Why do we fall Sir? So that we can learn to pick ourselves up.
Alfred Pennyworth (quoting Thomas Wayne)
Let me tell you why I love this quote. In the past, I would lose a lot of weight (sometimes in ways that were not healthy) and then once I hit a slow period, I would give up. I would have a bad week or start eating unhealthy again. I would just give up. I'd go back to my old habits and put all the weight back on (and more). After having a pretty lousy weigh in yesterday it would have been par for the course for me to just give up. I mean, I didn't even lose a half pound last week. Thankfully things are different this time. This time, I can handle when I fall short of my goals. I know that failing to hit a goal is just an opportunity to learn how not to fail next time. It teaches me how to pick myself back up.
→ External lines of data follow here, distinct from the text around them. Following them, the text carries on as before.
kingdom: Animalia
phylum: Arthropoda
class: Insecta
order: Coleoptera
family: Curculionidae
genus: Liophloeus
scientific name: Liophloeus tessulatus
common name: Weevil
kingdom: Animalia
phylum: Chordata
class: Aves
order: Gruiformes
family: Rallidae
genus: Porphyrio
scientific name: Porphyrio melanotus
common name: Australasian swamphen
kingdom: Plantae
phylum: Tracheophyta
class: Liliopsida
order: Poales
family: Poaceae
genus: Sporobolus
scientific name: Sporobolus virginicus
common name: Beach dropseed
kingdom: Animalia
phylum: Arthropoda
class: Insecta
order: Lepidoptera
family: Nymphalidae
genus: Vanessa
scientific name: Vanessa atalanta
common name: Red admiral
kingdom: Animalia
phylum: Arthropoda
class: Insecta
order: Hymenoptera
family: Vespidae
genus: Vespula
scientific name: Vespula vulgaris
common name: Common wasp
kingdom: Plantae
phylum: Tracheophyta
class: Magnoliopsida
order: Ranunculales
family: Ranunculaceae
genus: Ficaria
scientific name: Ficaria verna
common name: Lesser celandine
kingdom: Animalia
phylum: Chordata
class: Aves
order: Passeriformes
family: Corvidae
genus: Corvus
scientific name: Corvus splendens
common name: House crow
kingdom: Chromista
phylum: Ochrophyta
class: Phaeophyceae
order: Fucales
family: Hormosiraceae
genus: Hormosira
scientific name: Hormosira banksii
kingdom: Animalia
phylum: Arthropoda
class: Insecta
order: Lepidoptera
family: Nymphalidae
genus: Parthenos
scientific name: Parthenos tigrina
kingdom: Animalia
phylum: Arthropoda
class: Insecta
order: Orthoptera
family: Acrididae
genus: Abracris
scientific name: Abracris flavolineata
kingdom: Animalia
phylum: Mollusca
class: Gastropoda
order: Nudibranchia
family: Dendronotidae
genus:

It amazes me how the wise words of Bruce Wayne's butler (originally spoken by Bruce's father in a flashback) can encourage me on my journey. I have to remind myself that it was not a setback. It was not a complete failure. In fact, I don't have to reset or restart my journey. I'm still on the right path and going in the right direction. I just did it like a granny driving 25 in the fast lane. So how do I get back to road speed? I'm not looking for shortcuts or excessive speeds. I've tried that and the end result is the same as getting a speeding ticket (wow... what's with the driving examples here?). It's actually pretty simple. I just keep following the basics. I will have more weeks when I don't lose very much at all. But I will also have weeks when I lose four or five pounds. I don't need a drastic change in my plan. Obviously I don't eat the leftover Halloween candy every day. I keep to my calorie intake and make sure that the majority of my calories aren't empty calories. I keep exercising daily. I know that if I do these things and keep my eyes on my goal, then I will lose my butter half.
Eating today was great and had a really good workout tonight. I don't know about you, but I'm ready for the weekend.